Since my last commentary on "meaningful use" of an electronic health record (EHR) on June 22, 2009, much progress has been made in elaborating relevant definitions as well as specific metrics for evaluation and measurement. Progress has also been made in developing and applying certification criteria for EHR software products available on the market. Chris Thorman of Software Advice has published a very useful article, "Updates on Meaningful Use, Certified EHR Technology and the Stimulus Bill", to help physicians and hospitals evaluate their software needs and qualify for EHR incentive payments under the HITECH Act. An earlier article, "Don't wait for the Government to Start Your EHR Implementation," provides important background information on EHR return on investment (ROI).
The following resources contribute to my updated commentary on "meaningful use":
Proposed Rule: Medicare and Medicaid Programs: Electronic Health Record Incentive Program – CMS-2009-0117-0002- Posted 01-13-10
National Committee on Vital and Health Statistics
Observations on “Meaningful Use” of Health Information Technology
June 1, 2009
Adler-Milstein, J., Landefeld, J., Jha, A. Characteristics Associated with Regional Health Information Organization Viability, Journal of the American Medical Informatics Association, 2010, 17(1), 61-65.
Sweeney, L. The Medical Billing Framework as the Backbone of the National Health Information Infrastructure. Carnegie Mellon University, AdvanceHIT Project. Working Paper 1001. October 2009. PDF
Wright, A. Soran, C., Jenter, A., et al., Physician Attitudes Toward Health Information Exchange: Results of a Statewide Survey, Journal of the American Medical Informatics Association, 2010, 17(1), 66-70.
The Proposed Rule on the CMS Electronic Health Record Incentive Program, published on January 13 in the Federal Register, builds on previous consultations and hearings concerning definition and measurement of "meaningful use" of EHRs. "This proposed rule would implement the provisions of the American Recovery and Reinvestment Act of 2009 (ARRA) (Pub. L. 111-5) that provide incentive payments to eligible professionals (EPs) and eligible hospitals participating in Medicare and Medicaid programs that adopt and meaningfully use certified electronic health record (EHR) technology." (Page 1844, Federal Register, Vol. 75, No. 8) This comment focuses on the context of the U.S. health care system as well as the definitions of "meaningful use" and software certification.
On December 30, 2009, CMS proposed a definition of meaningful use of EHR technology. In summary this definition considers three phases of EHR adoption and meaningful use. In Stage I (2011): "... criteria for meaningful use focus on electronically capturing health information in a coded format, using that information to track key clinical conditions, communicating that information for care coordination purposes, and initiating the reporting of clinical quality measures and public health information." Definitions to be applied for stages 2 and 3 remain to be finalized in time for 2013 and 2015 incentive payment years, as do corresponding dimensions of EHR certification. (In the proposed rule published on January 13, CMS refers to ONC definitions of qualified and certified EHR technology.)
Discussion of the EHR reporting period for determination of ARRA incentive payments (page 1849) reveals concern for a tradeoff between "robust verification and and time available to achieve compliance." To resolve this tradeoff, the EHR reporting period in the first incentive payment year is defined as any continuous 90 day period, while subsequently the reporting period should be extended over the entire payment year for more robust measurement of compliance rates. This provision recognizes neither the dynamic and nonlinear character of this complex process nor the critical importance of the initial determination of meaningful use. It might be more reasonable to establish a process of continuous monitoring, for example over a period of the previous 3 to 6 months of EHR use. Measurement of health information exchange (HIE) would further require identification of the organizational configuration of associated RHIOs or the Nationwide Health Information Network.

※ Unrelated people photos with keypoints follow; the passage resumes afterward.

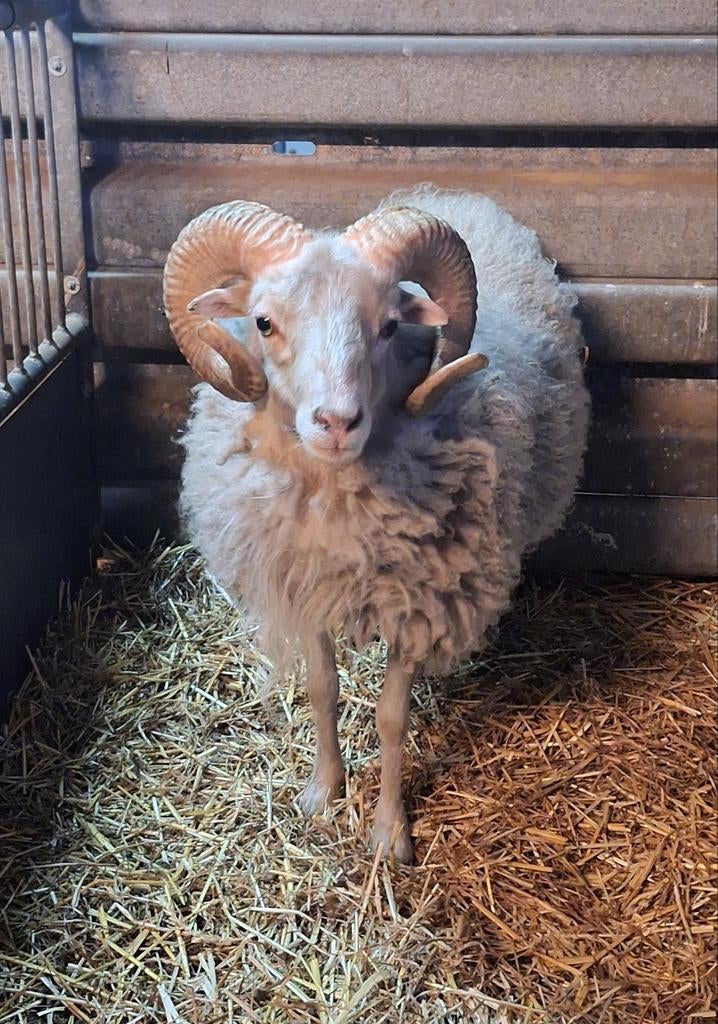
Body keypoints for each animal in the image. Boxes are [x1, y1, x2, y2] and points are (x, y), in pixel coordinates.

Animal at [163, 187, 590, 863]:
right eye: (263, 322)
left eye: (389, 326)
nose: (337, 423)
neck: (336, 499)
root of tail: (457, 195)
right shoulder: (307, 585)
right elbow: (322, 689)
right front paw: (323, 792)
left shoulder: (423, 602)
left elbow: (392, 718)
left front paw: (390, 832)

The policy priorities for meaningful use presented in the proposed rule are generally consistent with the recommendations of the HIT Policy Committee: 1- To improve quality, safety, efficiency and to reduce health dispartities; 2- To engage patients and families in their health care; 3- To improve care coordination; 4- To improve population and public health; and 5- to ensure adequate privacy and security protections for personal health information. Stage 1 criteria for meaningful use include a set of objectives for each policy priority, along with the requirement that all objectives be satisfied for provider qualification. This requirement may be too rigid to accommodate the increasing diversity of health care providers in the U.S.. For example, physician and emerging mid-level provider organizations may satisfy different objectives.